QAP (Quadratic Arithmetic Programs)

Abstract

The QAP is the technology which converts computation to polynomial groups. With this, we can check whether the computation was executed correctly just factor the polynomial without execute computation again.

Details

Let's take a look at details. I give a example. Let's prove that following computation was executed correctly.

$a^2 \cdot b^2 = c.$

Assume that c is public input. a and b are private input. Prove that knowledge of a and b satisfying above equation.

Flattening

First of all, let's disassemble the computation to minimum form using multicative.

$1: a * a = a^2$ $2: b * b = b^2$ $3: a^2 * b^2 = c$

Now the computation was disassembled to three gate.

R1Cs

As described, we have three multicative computation and want to check whether each steps are executed correctly to set constraint. Before that, we permute above characters as following.
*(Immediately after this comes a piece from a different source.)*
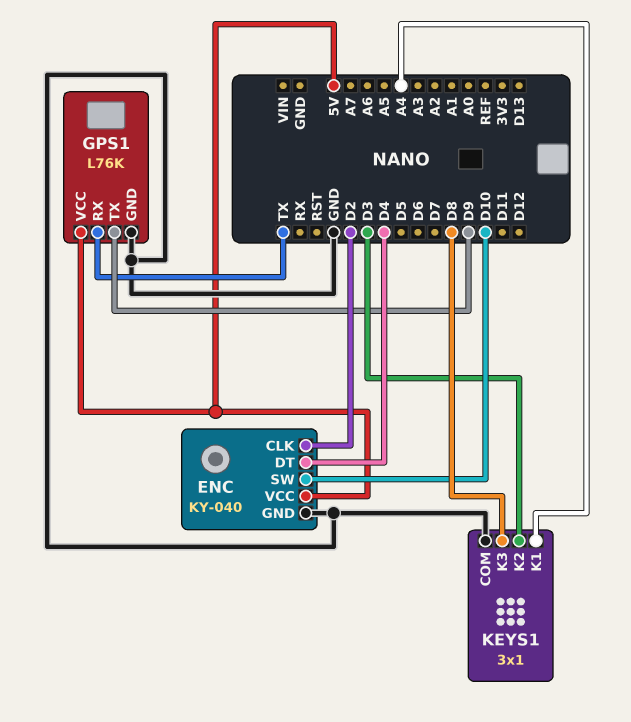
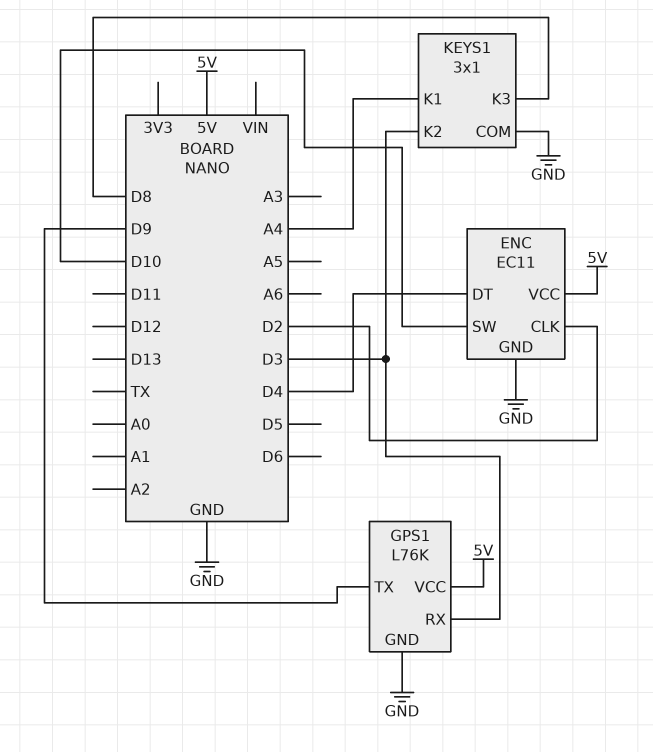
ENC: KY-040 -> EC11
GPS1 pin RX: TX -> D3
$[a, a^2, b, b^2, c] -> [v, w, x, y, z]$

And now, our computation can be expressed as following table. Left, Right and Output.

Gate	L	R	O
1	v	v	w
2	x	x	y
3	y	w	z

QAP

Let's express above table as polynomail groups. As example, express v polynomial on L column. x cordinate is Gate number and y cordinate is if that variable is used, it's going to be 1 and oserwise 0. In L column, v is only used Gate 1 so express as (1, 1) (2, 0) (3, 0). Find polynomial using Lagrange interpolation formula for each variables.

L column polynomial

Variable	Cordinate	Polynomial	Name
v	(1, 1) (2, 0) (3, 0)	$\frac{x^2}{2} - \frac{5x}{2} + 3 \\$	Lv
w	(1, 0) (2, 0) (3, 0)	0	Lw
x	(1, 0) (2, 1) (3, 0)	$-x^2 + 4x - 3$	Lx
y	(1, 0) (2, 0) (3, 1)	$\frac{x^2}{2} - \frac{3x}{2} + 1 \\$	Ly
z	(1, 0) (2, 0) (3, 0)	0	Lz

Above polynomial expresses the gate that variable uses. When we pass gate number to polynomial v $\frac{x^2}{2} - \frac{5x}{2} + 3 \\$ , we can know which gate the v is used. For example, we pass 1 to polynomial v, it returns 1 so the variable v is used on gate 1 but it returns 0 when we pass 2 and 3 so it's not used on these gate. When we add all polynomial Lv + Lw + Lx + Ly + Lz = L(x), it returns 1 when we pass 1, 2 and 3. We do the same operation for each column and get polynomials as well.

L(x)
Lv + Lw + Lx + Ly + Lz
R(x)
Rv + Rw + Rx + Ry + Rz
O(x)
Ov + Ow + Ox + Oy + Oz

We can intruduce above polynomials when we decide the computation.

Proof

From now on, we are going to prove the state ment. In here, we use a = 2, b = 3 and c = 36. We can get actual value as following.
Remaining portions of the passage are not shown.